**Your instructions**. Which lines in the listing below contain "Koszalin"? Copy each of them.

**Entries provided**.
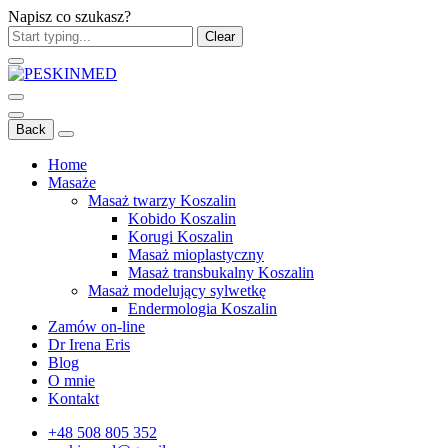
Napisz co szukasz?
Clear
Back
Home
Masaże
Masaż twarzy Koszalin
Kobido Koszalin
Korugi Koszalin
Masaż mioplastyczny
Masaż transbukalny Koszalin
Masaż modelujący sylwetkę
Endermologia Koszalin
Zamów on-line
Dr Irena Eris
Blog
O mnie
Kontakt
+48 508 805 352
...
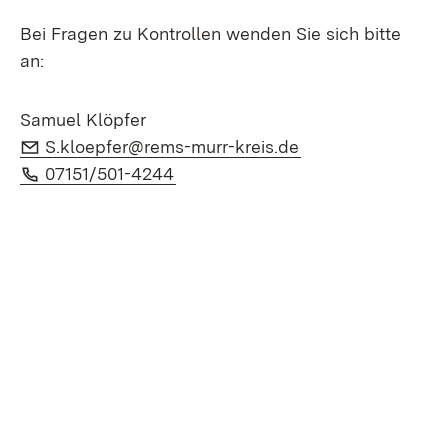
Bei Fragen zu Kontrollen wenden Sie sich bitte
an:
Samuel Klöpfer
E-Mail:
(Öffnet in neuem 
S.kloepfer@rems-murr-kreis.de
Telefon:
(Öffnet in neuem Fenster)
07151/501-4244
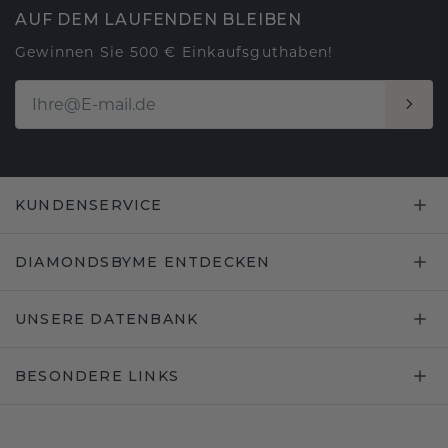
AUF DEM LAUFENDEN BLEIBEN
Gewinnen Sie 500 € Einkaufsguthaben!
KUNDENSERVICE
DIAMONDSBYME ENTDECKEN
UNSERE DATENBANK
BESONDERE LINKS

**Answer to this exercise**.
Masaż twarzy Koszalin
Kobido Koszalin
Korugi Koszalin
Masaż transbukalny Koszalin
Endermologia Koszalin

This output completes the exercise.